The already fragile economic recovery in the United States has become even more so since the sudden spike in market volatility, according to Rex Macey, chief investment officer at Wilmington Trust Corp.
“We saw some fairly good economic reports a few weeks back, and the markets did well, but the debt crisis in Europe has been like cold water in the face,” he said. “People are now realizing that there is still high unemployment, and housing is anemic, and the volatility in the markets represents the extreme levels of confidence and despair.”
Mr. Macey said the economy is more sluggish than he expected it to be at this point, coming out of such a deep recession, which raises the level of uncertainty about the overall health of the economy.
“Right now, we still think a slow-growth recovery is most likely,” he said. “But we're not ruling out either a double-dip recession or a V-shaped recovery.”
The growing uncertainty was not helped by last week's brief 1,000-point drop by the Dow Jones Industrial Average, the cause of which remains undetermined.
“That was very bizarre, and the fact that it remains unexplained doesn't help anyone's confidence in the markets,” he said. “It's hard for me to believe that with all the electronic trails, it can't be figured out, and I don't think it was a fat-finger trade.”

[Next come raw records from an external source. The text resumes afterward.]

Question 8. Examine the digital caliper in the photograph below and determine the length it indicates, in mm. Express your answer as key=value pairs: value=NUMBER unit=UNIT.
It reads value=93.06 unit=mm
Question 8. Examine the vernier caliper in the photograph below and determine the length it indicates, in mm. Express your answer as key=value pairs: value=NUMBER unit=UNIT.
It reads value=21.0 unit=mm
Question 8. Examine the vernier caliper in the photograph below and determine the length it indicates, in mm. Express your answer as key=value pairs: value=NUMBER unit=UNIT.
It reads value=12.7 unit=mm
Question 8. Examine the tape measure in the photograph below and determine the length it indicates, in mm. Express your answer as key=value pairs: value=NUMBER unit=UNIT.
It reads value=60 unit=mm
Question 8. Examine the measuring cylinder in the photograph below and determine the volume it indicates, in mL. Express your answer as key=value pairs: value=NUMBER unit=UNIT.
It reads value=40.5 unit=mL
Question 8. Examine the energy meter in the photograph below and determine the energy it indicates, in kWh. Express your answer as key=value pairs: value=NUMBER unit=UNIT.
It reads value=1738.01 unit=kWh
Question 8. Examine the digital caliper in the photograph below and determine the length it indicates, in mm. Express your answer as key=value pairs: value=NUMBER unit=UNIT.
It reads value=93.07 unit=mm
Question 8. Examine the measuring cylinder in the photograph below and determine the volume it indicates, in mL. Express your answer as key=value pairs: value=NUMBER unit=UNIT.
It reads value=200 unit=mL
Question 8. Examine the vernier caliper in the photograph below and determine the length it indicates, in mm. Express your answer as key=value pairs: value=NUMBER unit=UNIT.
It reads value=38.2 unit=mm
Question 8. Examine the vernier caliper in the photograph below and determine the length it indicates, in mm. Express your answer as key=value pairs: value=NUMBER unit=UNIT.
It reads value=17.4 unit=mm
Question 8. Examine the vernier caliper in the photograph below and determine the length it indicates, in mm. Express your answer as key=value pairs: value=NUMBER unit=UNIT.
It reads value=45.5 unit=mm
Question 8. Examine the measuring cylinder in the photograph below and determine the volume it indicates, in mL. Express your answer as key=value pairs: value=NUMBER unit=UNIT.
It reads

Mr. Macey drew parallels between last week's unexplained market drop and the disastrous oil leak in the Gulf of Mexico.
“We've got dead coal miners, dead people on oil rigs, bank failures,” he said. “It reminds me of the fact that the whole regulatory system doesn't seem to be working very well.”
Concerns about the U.S. regulatory system, coupled with the sovereign-debt issues unfolding in parts of Europe, “will make it easier for the emerging markets to compete,” he said.
Mr. Macey said the investment committee of Wilmington Trust, which has $42 billion under management, met last Friday and decided to cut its exposure to international equities in developed markets by about one-third to around 18%.
“The regulatory issues make the U.S. less certain right now, but it's still more resilient and more dynamic than [developed] Europe,” he said. “There are no bargains or fat pitches out there right now, but we still like the emerging markets longer-term.”
If nothing else, those markets have better balance sheets, which means they will be driven by forces that are different from those driving the developed markets.
“The emerging-markets contract because they're worried about inflation, but we contract because we're worried about debt,” he added.